A partir daí, “Kurosawa virou uma celebridade mundial, se tornou o cineasta favorito de muitos outros diretores”, afirma. Curiosamente, no Japão ele não era tão admirado, principalmente porque o consideravam “pouco japonês”, pois sua maior influência era o diretor norte-americano John Ford.

Para Botelho, esse fato se revela interessante porque Dersu Uzala “é, de certa maneira, um reencontro de Kurosawa com suas origens, no faroeste americano com o cinema de John Ford”. Elementos clássicos de John Ford, como a contraposição da figura humano com grandes paisagens naturais, estão também presentes na obra do diretor japonês.

Ainda conforme o debatedor, Dersu Uzala é um filme épico: “Não estou falando de grandes feitos, não estou me referindo a um filme sobre guerras, conquistas e descobertas de continentes.

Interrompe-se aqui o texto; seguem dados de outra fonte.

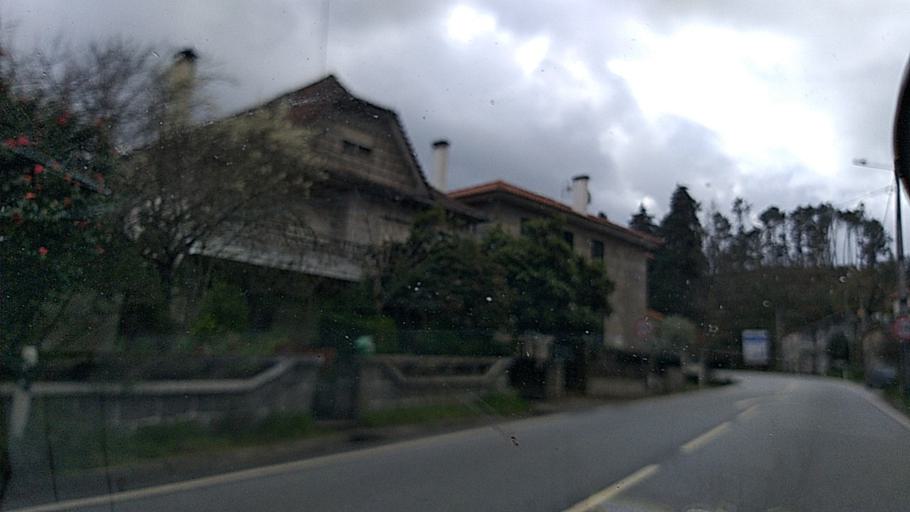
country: PT
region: Viseu
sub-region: Mangualde
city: Mangualde
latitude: 40.6370
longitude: -7.7402
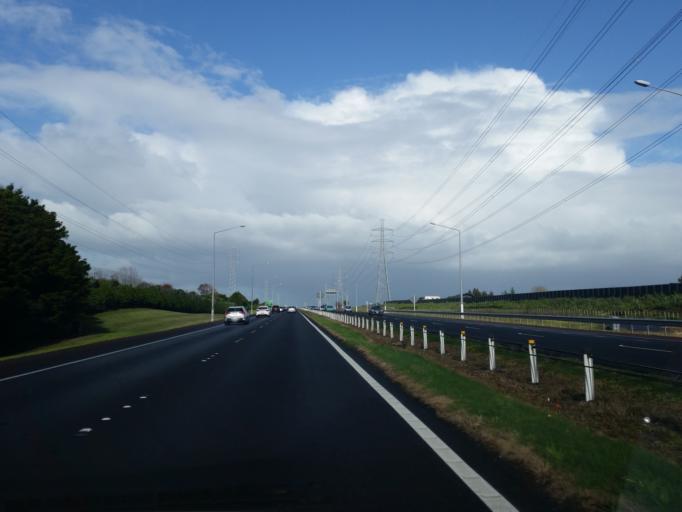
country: NZ
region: Auckland
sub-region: Auckland
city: Papakura
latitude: -37.0638
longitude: 174.9252
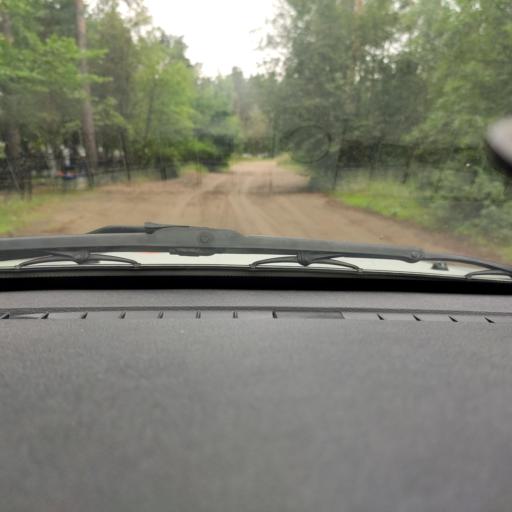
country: RU
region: Voronezj
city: Maslovka
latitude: 51.5766
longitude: 39.2929
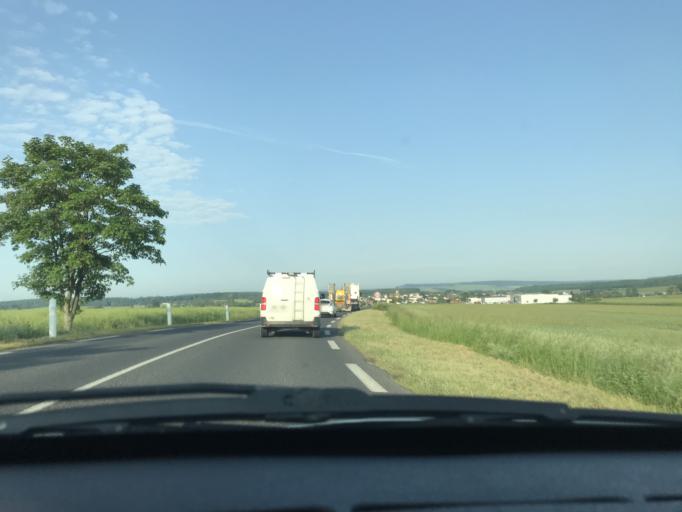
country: FR
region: Lorraine
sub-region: Departement de Meurthe-et-Moselle
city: Champenoux
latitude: 48.7464
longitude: 6.3652
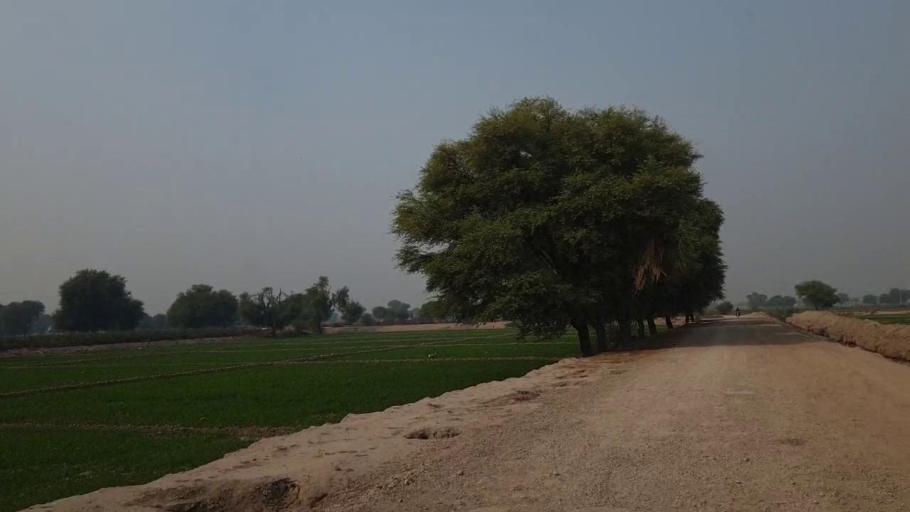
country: PK
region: Sindh
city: Bhan
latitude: 26.5300
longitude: 67.7141
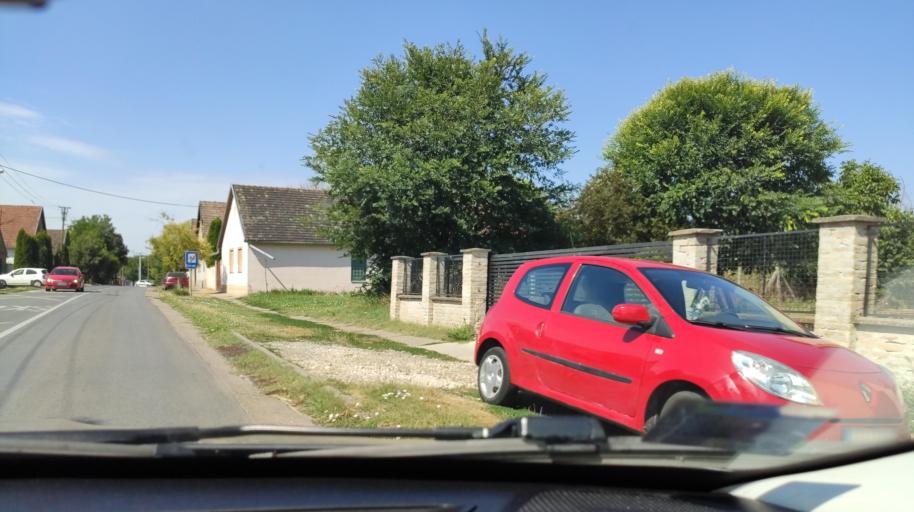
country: RS
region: Autonomna Pokrajina Vojvodina
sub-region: Severnobacki Okrug
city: Backa Topola
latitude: 45.8103
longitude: 19.6340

Estou falando sobre um sentimento específico, aquele que Kant chamava de sublime. O épico é aquele tipo de narrativa que coloca o ser humano diante de uma grandeza ameaçadora”. Em outras palavras, esse sentimento se expressa na relação entre a natureza e o ser humano.

Em diversos filmes do diretor, esse sentimento se expressa. Em Yojimbo (1961), por exemplo, um forte vento empoeirado aparece nas cenas mais dramáticas. Esse vento, afirma o jornalista, “tem um significado de consumação de um destino. É um elemento natural contraposto ao ser humano”. Já em Os Sete Samurais (1954), um vento muito forte e seco perpassa todo o filme, mas, na medida em que o momento da batalha final se aproxima, o vento cessa completamente.

Considerações

Ao final, o coordenador do Cine Debate disse que Dersu Uzala é um filme que “fala de valor, de lealdade, de justiça, de pensamento coletivo”, motivo pelo qual o tema “fazer bem não interessa a quem” foi escolhido para o debate. Ainda, a sabedoria dos homens simples e o viver e sofrer: “O Dersu passa por todo tipo de situação, enfrenta dificuldade, mas não tem sofrimento”. O sofrimento surge quando, ao final do filme, Dersu supostamente mata o tigre que os acompanhava. “É ali que ele perde um sistema de equilíbrio que tinha.”

Outro aspecto destacado por Bottura é a questão da sensibilidade e da razão. O Dersu representa a sensibilidade, “ele tem uma cultura própria de sua vida na floresta, que lhe traz informações que os outros não conseguem perceber”, e o capitão representa a razão, a lógica, o estudo e a metodologia. Em resumo, para o coordenador, “é um filme que valoriza a lealdade, o valor, a honra, a sensibilidade e a relação do homem com a natureza”.